_Source passage_.
# Sage specific IMS Baskets



## CrossR (Apr 22, 2021)

Hello!

I saw a post on reddit today that linked through to some Sage/Breville specific IMS baskets, i.e. they worked with no modification and were made for the machines, unlike some others (which I understand to be close enough but need to be modded to fit). Some of the sites listing them also had Sage specific IMS shower screens.

Has anyone tried them/got any experience? I'm very new to this, so the websites linked were entirely new to me, but for some of the more experienced members maybe you'll know the sites and if they are reputable!

I'm hesitant to post a link to the thread/shops, since a new account posting links in the first post is a bit dodgy, but the part number given in the thread was "B62.52TH28E", and the thread was "IMS Basket for Breville / Sage 54mm portafilters" in /r/espresso from yesterday (21st April). That thread contains some links, and images comparing the stock basket, a La Spaziale basket, and this new one.

I would guess there is a decent number of people who'd like a nicer basket, but also don't want to/aren't handy enough to mod a basket, which is why I'm interested.


----------



## ajohn (Sep 23, 2017)

If I remember correctly the IMS numbers end with the depth of the basket. I think the first number is the diameter of the rim. A 54mm tamper wont fit a Sage basket as they are too big

The series is shown on this site

https://www.bluestarcoffee.eu/ims-competition-breville-sage-filter-basket-15089-p.asp

The number you mentioned is 28mm deep so will hold more than the Sage double. Actually it wouldn't surprise me if the single held getting on for 14g

The dedicated La Spaziale baskets rims are to large for Sage machine. People have reduced them in various ways. I modified one of their pod baskets and found it held ~14g. A useful size between the 2 Sage do. Some modified an IMS competition basket that I think held more than the Sage double. I wouldn't get carried away with the idea that IMS baskets are better than Sage's own.


----------



## Burger (Dec 26, 2020)

I saw these to and the great channel of Hoon actually has one with the links only to the basket. 



 plus the Amazon.com link here.


----------



## ajohn (Sep 23, 2017)

Actually looking at the flow across the bottom of the basket the Sage basket looks better to me.


----------



## facboy (Dec 13, 2019)

ajohn said:


> Actually looking at the flow across the bottom of the basket the Sage basket looks better to me.


 what do you mean?

being the 'proud' owner of 3 of the sage baskets one thing that frustates me is that the flow between the 3 is inconsistent. two of them i've had for many months (the 3rd just arrived with the replacement machine), and it's not just down to puck preparation. i can 'predict' the flow based on which basket i use.


----------



## ajohn (Sep 23, 2017)

I still have my BE and oddly 3 doubles as I bought a 2nd portafilter. Used and it came with 2.









There are reasons why I would buy certain of those IMS baskets but not for the reason you appear to have.


----------



## facboy (Dec 13, 2019)

which reason? i'd only buy them in the hope that they are more consistent. the earliest one is the one i use mostly. the second one is annoying in that there is almost always a 'dead spot' slightly off centre when extracting. the 3rd one appears to flow a lot more than the first (almost to the point of ruining the shot), i need to try it again as it was bad i decided not to waste a shot on it again. but i could have just messed up the puck prep that one time i tried the 3rd basket, that said, i've never messed it up that badly before.

_Short exercise 1_. According to the forum thread, what part number was given in the Reddit thread for the Sage-specific IMS basket?
_Short exercise 2_. List every username that posted in the forum thread, naming each only once.
The material after the forum thread is separate from it.

_Material supplied_.
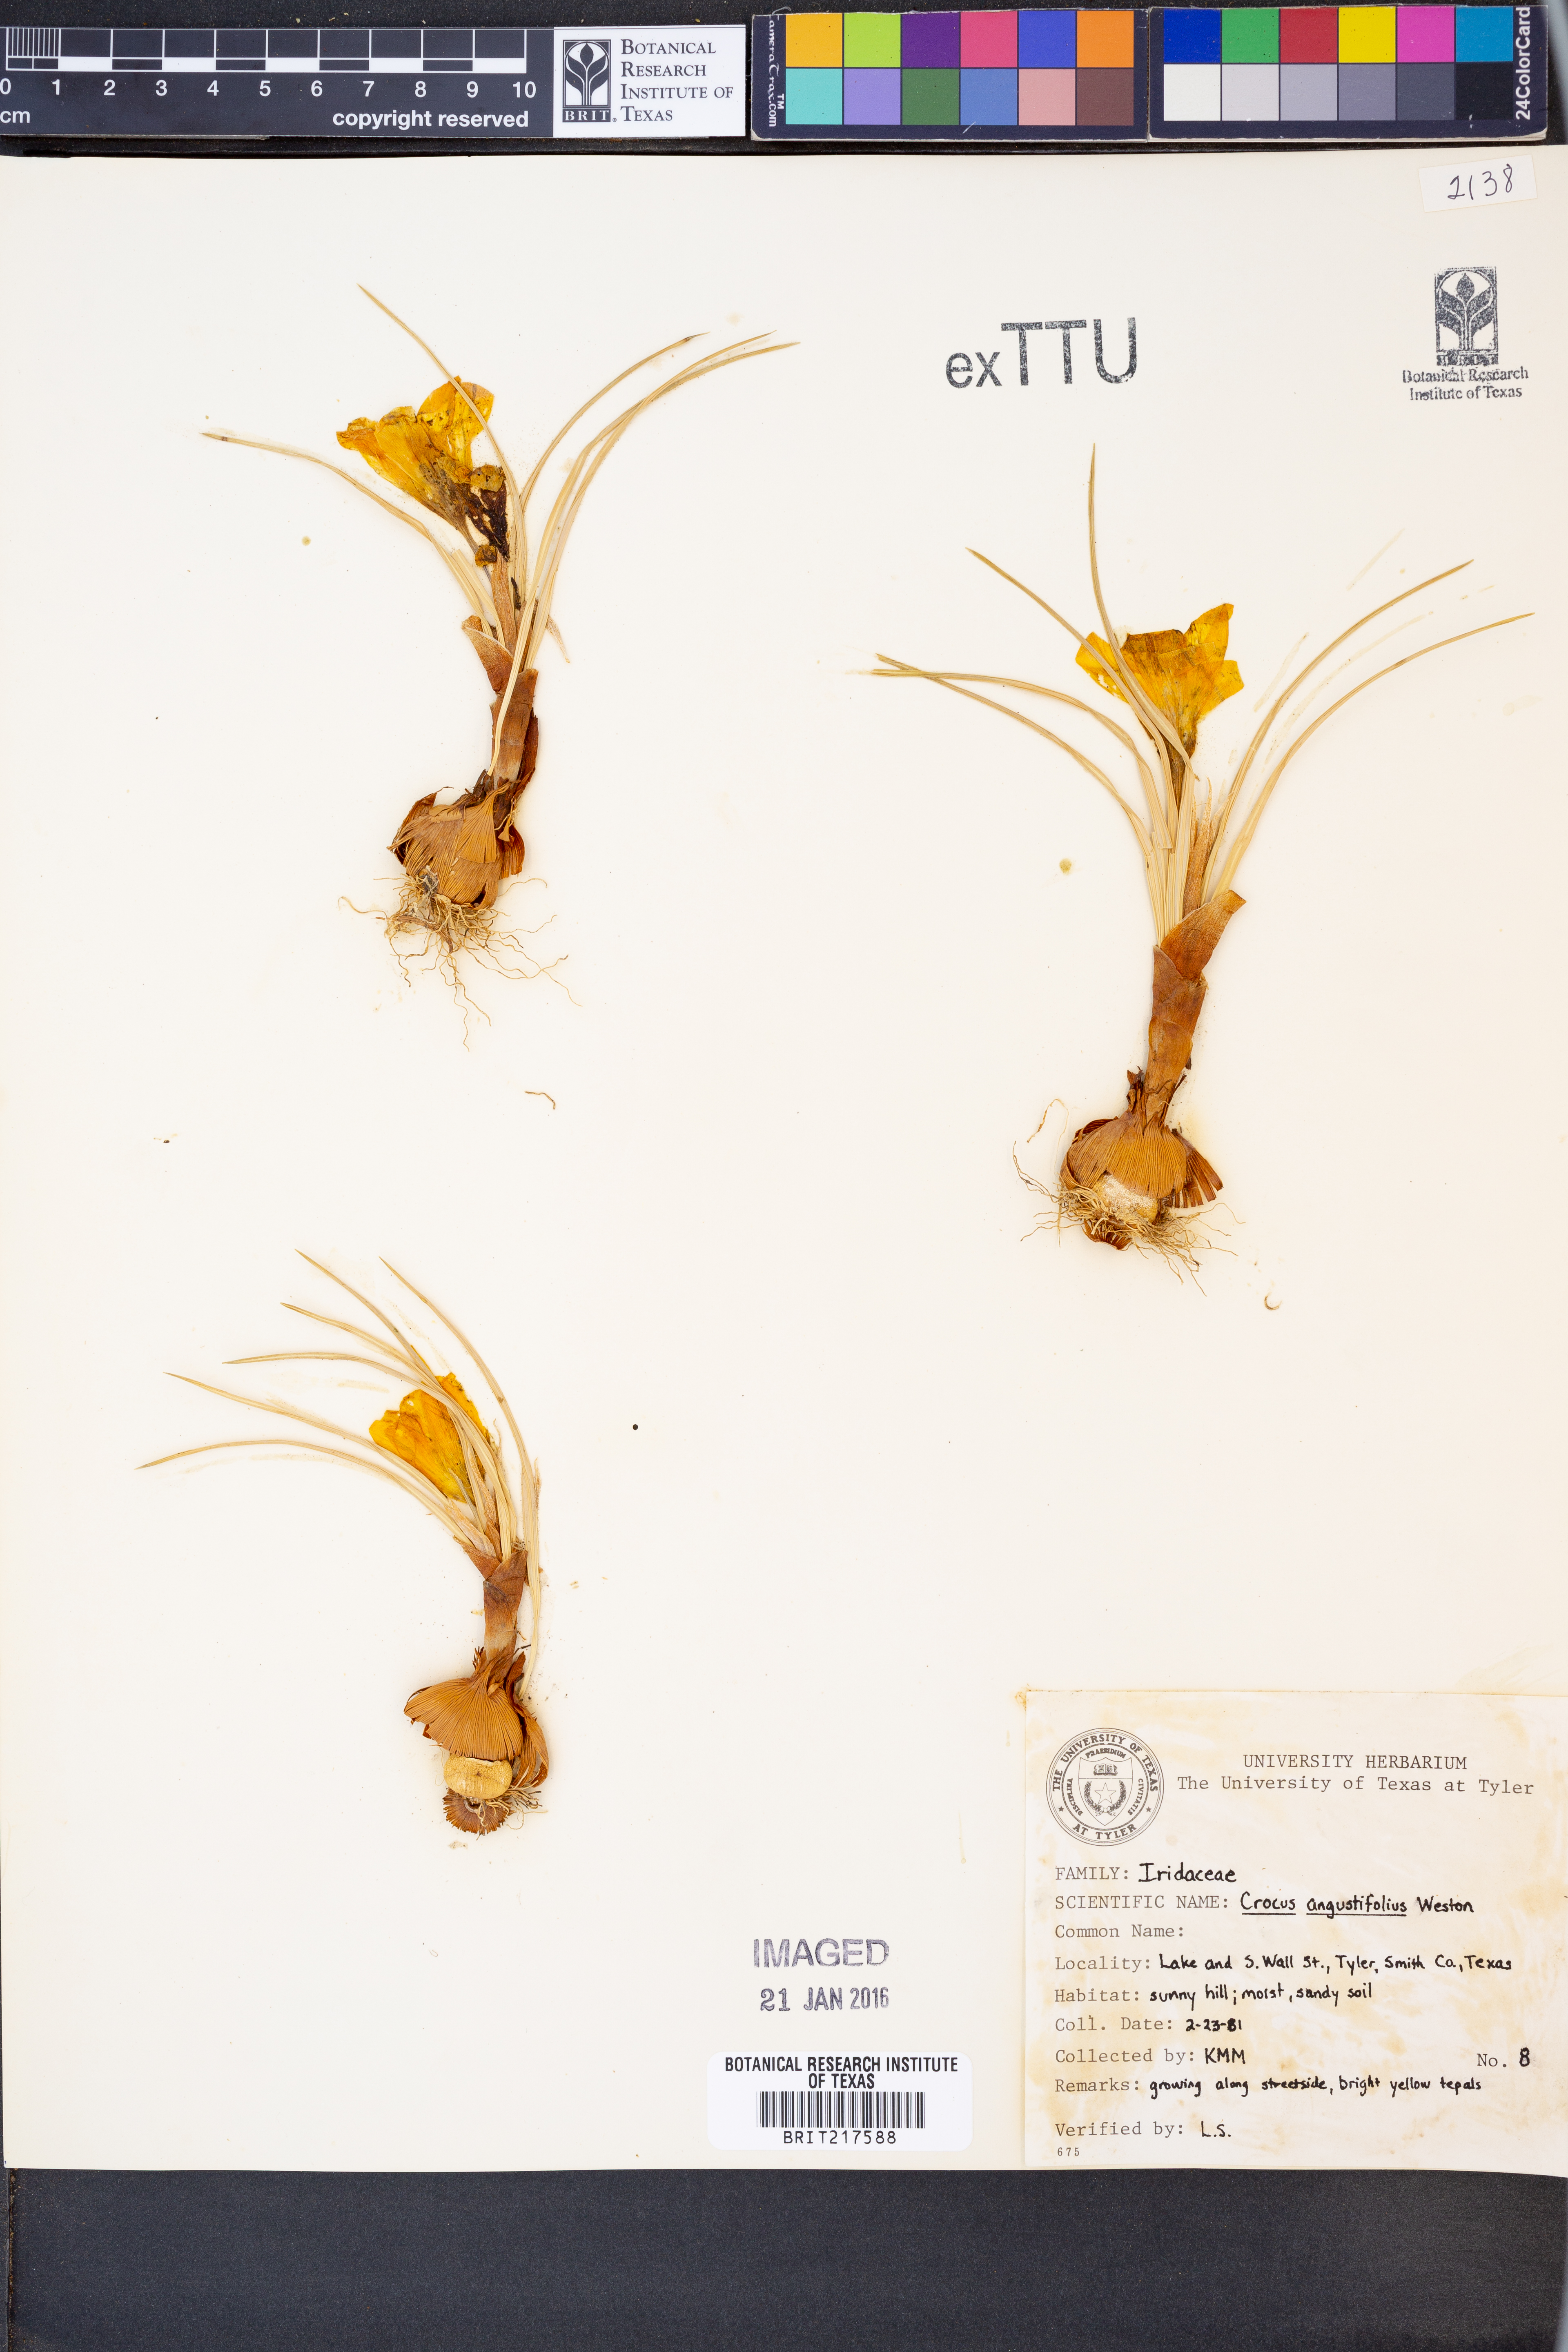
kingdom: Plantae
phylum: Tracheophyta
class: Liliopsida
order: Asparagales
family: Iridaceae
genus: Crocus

_Correct answer 1_. B62.52TH28E

_Correct answer 2_. CrossR, ajohn, Burger, facboy